Ne kadar çok CO2, o kadar çok sıcaklık artışı.

Ne kadar çok ısınma, o kadar hızlı İklim değişimi

Ne kadar hızlı iklim değişimi, o kadar çok doğal sistemler açısından korkunç sonuçlar”

İklim değişikliğinin etkilerinden kaçınabileceğimiz noktayı kaçırmamak adına tüm dünya devletleri ortak sorumluluk anlayışı ile CO2 emisyonlarını azaltacak güçlü tedbirleri mümkün olan en kısa sürede almakla yükümlüdür. Aksi durumda bu kriz, zamanla büyüyecek ve ağırlaşacak olan etkileriyle yaşayanları ve gelecek nesilleri büyük bir tahribatla karşı karşıya bırakacaktır.

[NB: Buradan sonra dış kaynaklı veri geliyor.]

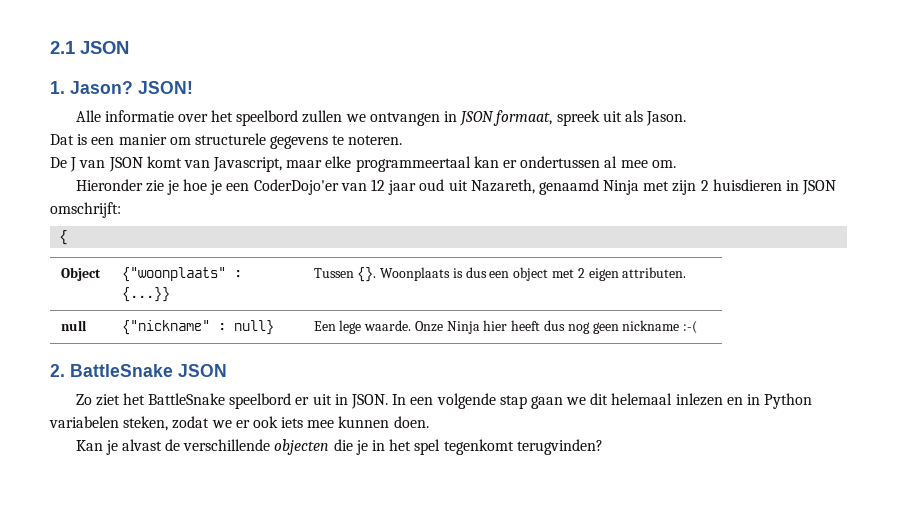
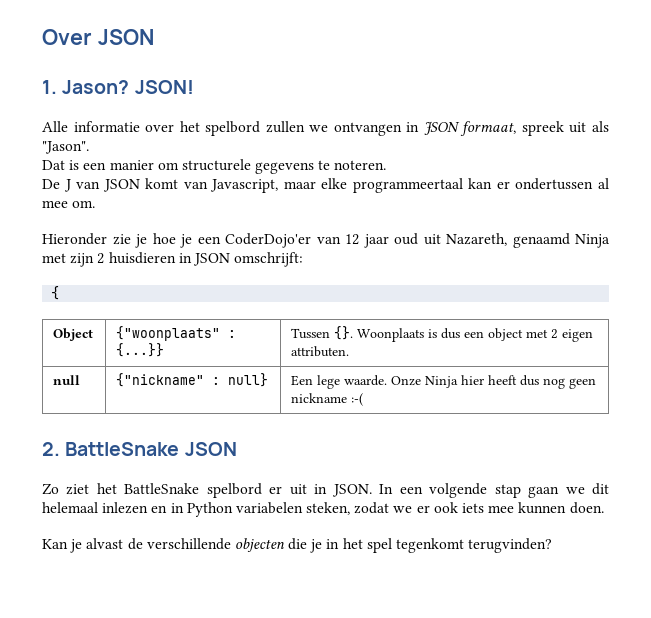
[50,41,75,54] 2.1 -> [42,29,92,45] Over
[236,110,299,126] speelbord -> [205,121,261,136] spelbord
[646,111,687,126] Jason. -> [42,141,89,154] "Jason".
[229,393,292,409] speelbord -> [206,483,262,498] spelbord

Devletler, her türlü tedbiri alırken, ilgili tedbirden etkilenen herkesin de bu mücadeleye saygı gösterip bireysel katkı sunması oldukça önemlidir. İşte tam bu noktada BİSİKLET, sağlık açısından bireylere sağladığı sayısız faydalarının yanında gezegenin geleceği için de güven teminatı olabilecek bir araç. Ulaşımda özel araç kullanımını bisiklet kullanımı ile değiştirmenin çevreye fayda sağlayacağına dair çok sayıda araştırma ve kanıt hali hazırda mevcut. Örneğin ortalama bir Avrupalının günlük beslenme diyetini kullanan bisikletçiler baz alındığında bisiklet ile alınan km başına 16 g CO2 salınımı gerçekleşirken, ortalama bir otomobil için bu değer km başına 130 g CO2’dir. Bu, net bir resim sunar: bir bisikletle işe gidip gelmek veya gündelik ulaşım ihtiyaçlarını gidermek, bir bireyin karbon ayak izini (CO2 üretimini) önemli ölçüde azaltır ve gezegenimiz için muhteşem bir fayda yaratır.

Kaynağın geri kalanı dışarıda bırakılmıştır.